• Görevler:
1 > Anılar ve doğa üzerine yazıya göre aşağıdaki soruları cevaplayın.
(a) Anlatıcı anılarını hangi renkteki sandığa koyar?
(b) Anlatıcı Bedevi olsa sabahın en erken saatlerinde bedenini neyle doldururdu?
(c) Metinde sözü alıntılanan düşünür kimdir?
2 > Anılar ve doğa üzerine yazıyı son cümleden sonrasıyla tamamlayın.

• Verilen Metin:
****************
Her Şey Minik Tatlı Hayallerle Başlar

 

gEZENTİ bİSİKLET ~ E-2017/041

Esinti Tarihi: Pazar, 25/06/2017 

ÜTOPYA.. Çok garip bi düşünce.. Ama yine de düşününce.. Doğrudur yalanı sevdiğimiz.. Her gün beslediğimiz.. Aslında yalnızız.. Ama bi şekilde kanmışız.. Herkes için biri olduğuna.. Sonunda mutlu olunduğuna.. 

Şu hayatta en büyük hazinem anılarımdır. Anılarımı öyle önemserim ki, zamanı gelir, üzerlerinde olan her şeyi, belki her birine ait bir fotoğrafın kendisiyle birlikte ceviz kabuğu rengindeki sandığımın içine koyup kaldırırım, zamanı gelir, bir mektup, bir davetiye almış gibi sevinir ya da herhangi bir alışkanlık heyecanıyla açarım sandığımı, saçar dökerim ortalığa ne varsa. 

Ne kadar uzağa bakabilirim ki önümü göreyim! Dünyanın kestiği bir adam misaliyim, sanki anılarımla kolaj olmuş gibidir hayatım. Ancak ne başka hayatların insanıyım ne de başka hayatların içinde olmak isterim. Bir şeylerin yaşanıp bittiğini anlatan darmadağın manzaralar vardır ya, hani el değmemiş en ırak yalnızlıklardan bile çok daha tedirginlik dolu. Bazen öyle hisseder, düşüncelere dalıp giderim. Bedevi olsam, çekerim bir battaniye üstüme, gecenin sessizliğini bozmaz, sabahın en erken saatlerinde güneşin doğuşuyla enerji ile doldururum bedenimi. 

Doğaya borcum var mı bilmiyorum, ama alacaklı olduğum kesin. Kim bilir, belki de çok özledim yaprak hışırtılarını, su çalkantılarını, ağaçların muhabbetini ve geceden haklı olarak ürkmeyi, oysa o demli ay ışığında yıldızları seyretmeyi, çimen kokusunu, toprak kokusunu, dere, yosun ve iyot kokusunu ve o sığ sazlıklar ile derin mavilikleri. 

Biraz sabır, evlat, biraz sabır diye sesleniyorum gönül kafesimin sakladığı o eşsiz organa. Nasılsa istediğim her şey kurduğum minik hayallerle başlıyor. Dün nasılsa, bugün de öyle. Ama ertelemeye gelmez. Erteledikçe uçar, kaybolur gider o hayalin ruhu. Bir duyguda kalamamak, bir histe birikememek, mutlu olamamak, kedersiz olamamak, ne iyi ne kötü, vasatla yetinmek. Bu mudur? Kalbi kafesle gitsin. Nasılsa, Nietzsche’nin dediği gibi “batmakta olan bir çağın çömezleri olarak” göçüp gideceğiz, hazırsan. 

Endişesiz, ufacık mutluluklar denilen şeyleri doğru dürüst değerlendirmesini bildiğimi sandığım zamanlarda, bunların aslında büyük, ama hem de çok daha büyük mutluluklar olduğunu anlamıştım.
****************
• Verilen Malzeme:
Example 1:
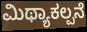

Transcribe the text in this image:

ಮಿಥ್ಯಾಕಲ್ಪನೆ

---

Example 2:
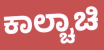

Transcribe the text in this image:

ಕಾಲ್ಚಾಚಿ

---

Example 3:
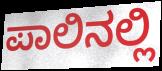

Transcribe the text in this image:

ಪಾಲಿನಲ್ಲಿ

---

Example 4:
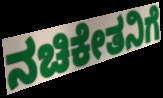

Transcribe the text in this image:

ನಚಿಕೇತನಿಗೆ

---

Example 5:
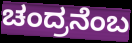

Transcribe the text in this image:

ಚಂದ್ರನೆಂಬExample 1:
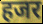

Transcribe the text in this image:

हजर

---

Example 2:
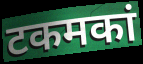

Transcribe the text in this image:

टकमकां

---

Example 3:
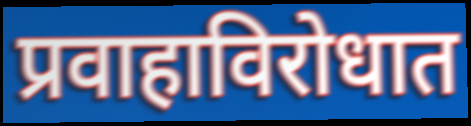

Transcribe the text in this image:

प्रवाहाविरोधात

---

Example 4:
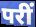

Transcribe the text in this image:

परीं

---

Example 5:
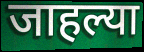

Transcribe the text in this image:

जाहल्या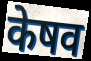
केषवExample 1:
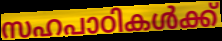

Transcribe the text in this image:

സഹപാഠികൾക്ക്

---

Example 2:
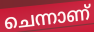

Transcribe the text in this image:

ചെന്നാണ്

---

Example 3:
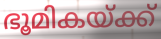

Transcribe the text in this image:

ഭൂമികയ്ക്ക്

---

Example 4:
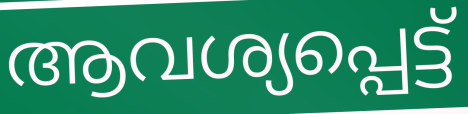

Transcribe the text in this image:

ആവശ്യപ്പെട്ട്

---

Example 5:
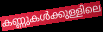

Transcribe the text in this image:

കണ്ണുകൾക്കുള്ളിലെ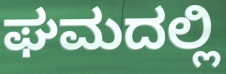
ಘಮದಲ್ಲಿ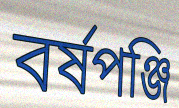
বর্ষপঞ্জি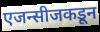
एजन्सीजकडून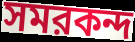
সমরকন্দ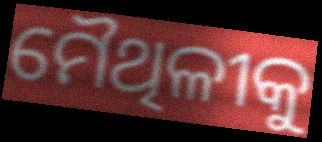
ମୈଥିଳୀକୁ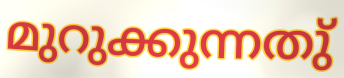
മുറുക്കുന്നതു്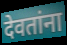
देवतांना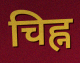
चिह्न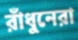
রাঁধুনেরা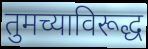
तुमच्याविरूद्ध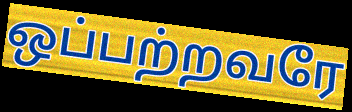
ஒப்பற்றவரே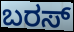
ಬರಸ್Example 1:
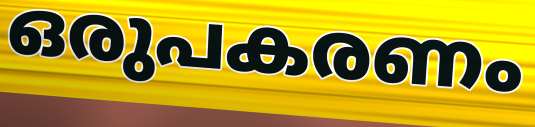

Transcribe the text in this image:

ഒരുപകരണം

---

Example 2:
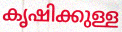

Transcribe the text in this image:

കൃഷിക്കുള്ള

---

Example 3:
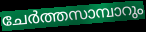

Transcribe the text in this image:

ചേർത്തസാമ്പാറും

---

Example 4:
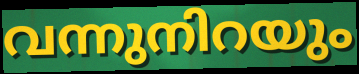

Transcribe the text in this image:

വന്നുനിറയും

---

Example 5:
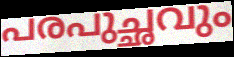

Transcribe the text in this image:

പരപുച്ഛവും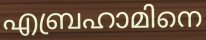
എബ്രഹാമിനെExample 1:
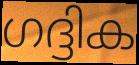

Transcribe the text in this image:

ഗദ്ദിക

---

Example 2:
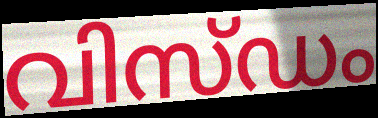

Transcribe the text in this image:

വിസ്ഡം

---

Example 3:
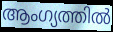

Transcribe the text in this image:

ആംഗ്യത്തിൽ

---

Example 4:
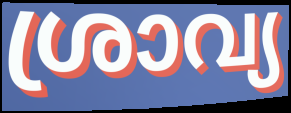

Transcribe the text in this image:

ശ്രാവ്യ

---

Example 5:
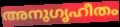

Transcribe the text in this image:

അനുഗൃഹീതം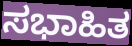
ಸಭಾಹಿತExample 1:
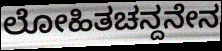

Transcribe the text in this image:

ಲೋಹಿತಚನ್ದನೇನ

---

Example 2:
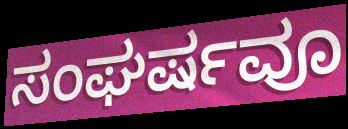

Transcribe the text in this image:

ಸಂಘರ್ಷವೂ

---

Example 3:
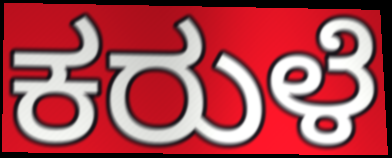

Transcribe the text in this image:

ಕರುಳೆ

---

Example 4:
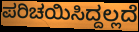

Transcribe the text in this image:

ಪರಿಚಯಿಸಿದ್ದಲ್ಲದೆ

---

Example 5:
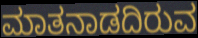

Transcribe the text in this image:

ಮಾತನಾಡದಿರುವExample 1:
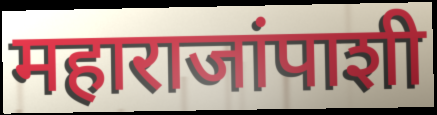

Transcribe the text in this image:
****************
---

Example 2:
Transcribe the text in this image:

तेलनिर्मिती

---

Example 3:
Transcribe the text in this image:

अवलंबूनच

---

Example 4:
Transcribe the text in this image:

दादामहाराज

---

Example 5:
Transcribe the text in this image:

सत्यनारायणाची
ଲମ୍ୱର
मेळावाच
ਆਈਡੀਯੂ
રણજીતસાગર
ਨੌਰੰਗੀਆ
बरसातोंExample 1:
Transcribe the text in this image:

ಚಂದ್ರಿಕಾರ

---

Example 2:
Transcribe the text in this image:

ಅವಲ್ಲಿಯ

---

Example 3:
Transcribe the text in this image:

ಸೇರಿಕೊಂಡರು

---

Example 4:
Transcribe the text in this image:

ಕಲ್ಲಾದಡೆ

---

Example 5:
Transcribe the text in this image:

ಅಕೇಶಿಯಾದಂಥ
****************
• Yazılı Cevaplar:
1 >
(a) Ceviz kabuğu rengindeki sandığa.
(b) Güneşin doğuşuyla enerjiyle.
(c) Nietzsche.

2 >
Çocukluğumda ağabeyimden bana miras turuncu renkli bir bisiklet vardı. Adını “Orkide” koymuştum. Orkide çiçeklerine bayıldığım için olsa gerek. Zaman zaman diğer etkinliklerden ayrı olarak selesine ve gidonuna ayırdığım bütün hafta sonu sabahlarımı, bazen akşamüstlerini Kadıköy yarımadasının tenha yollarında toz toprak, ya da çamur içinde pedalladıktan sonra, eve dönüş yapıyorum. Ucuz bir pansiyon banyosuna benzer bir banyoda alelacele soğuk bir duş yapıp, bahçeye iniyor, ön bahçemizin Şakacı’ya paralel sokak duvarında birikmiş arkadaşlarıma katılıyorum. Akşam karanlığı iyice bastı mı, yan bahçenin sevgili karpuzlarına dalıyor, onaltılık çilingir soframızı kuruyoruz. Bugün olsa yanında bir de 35 cc’lik ‘Kulüp Rakısı’ da açardık tam olurdu. Ertesi günü biraz kalabalık bir kitle oluşturup uzun pedal turnesini sürdürüyor, Bostancı mendireğine gidiyor, iki ayağımız da birden suya değecek biçimde oturuyor, yanımızda getirdiğimiz minik ama nefis nevalemizi denize doğru birleştiriyoruz. Biralarımızı açtıktan sonra, hiç kimse görmeden usulcacık ayakkabılarımızı çıkarıp, bütün gün sıcaktan ve bisiklet sürmekten pişen ayaklarımızı bileğimize kadar serin sulara sokuyoruz. Ve güneş karşımızda adalara doğru batarken kuradan çıkan bir arkadaşımızın Sini’den alıp getirdiği dondurmamızı yavaş yavaş yalıyoruz. 

Sorarım size, her biri büyük bir mutluluk değil mi bu küçük mutluluklar? 

Gerçekleşmemiş mümkünler çoğunlukla tedirgin edicidir. Hayalleri kurutur. İnsanı mutsuzlaştırır. Gerçekleşmesi olanaksız onlarca şey arasından, bizleri mutlu etmesi mümkün birkaç şeyi seçip zihninde etraflıca tasarladığında, ortaya kandırmacalı bir somutluk çıkar. Maliyet muhasebesinde adına “opportunity costing” denilen bir kuram var. Fırsat maliyeti. Bu söylem ne kadar benziyor ona. Ansızın, “Aha, işte bu!” diye zıplıyoruz çılgınlıkla. Planın pik noktası burada. Oysa bu ihtimal dâhilinde sandıklarımızın ya da tasarladıklarımızın birçoğu, şahsiyetimizle, karakterimizle ilgili türlü yanılgının sonucu olduğundan, mümkünlerin gerçekleşmemesi kaçınılmaz hale geliyor. Hayaller batıyor.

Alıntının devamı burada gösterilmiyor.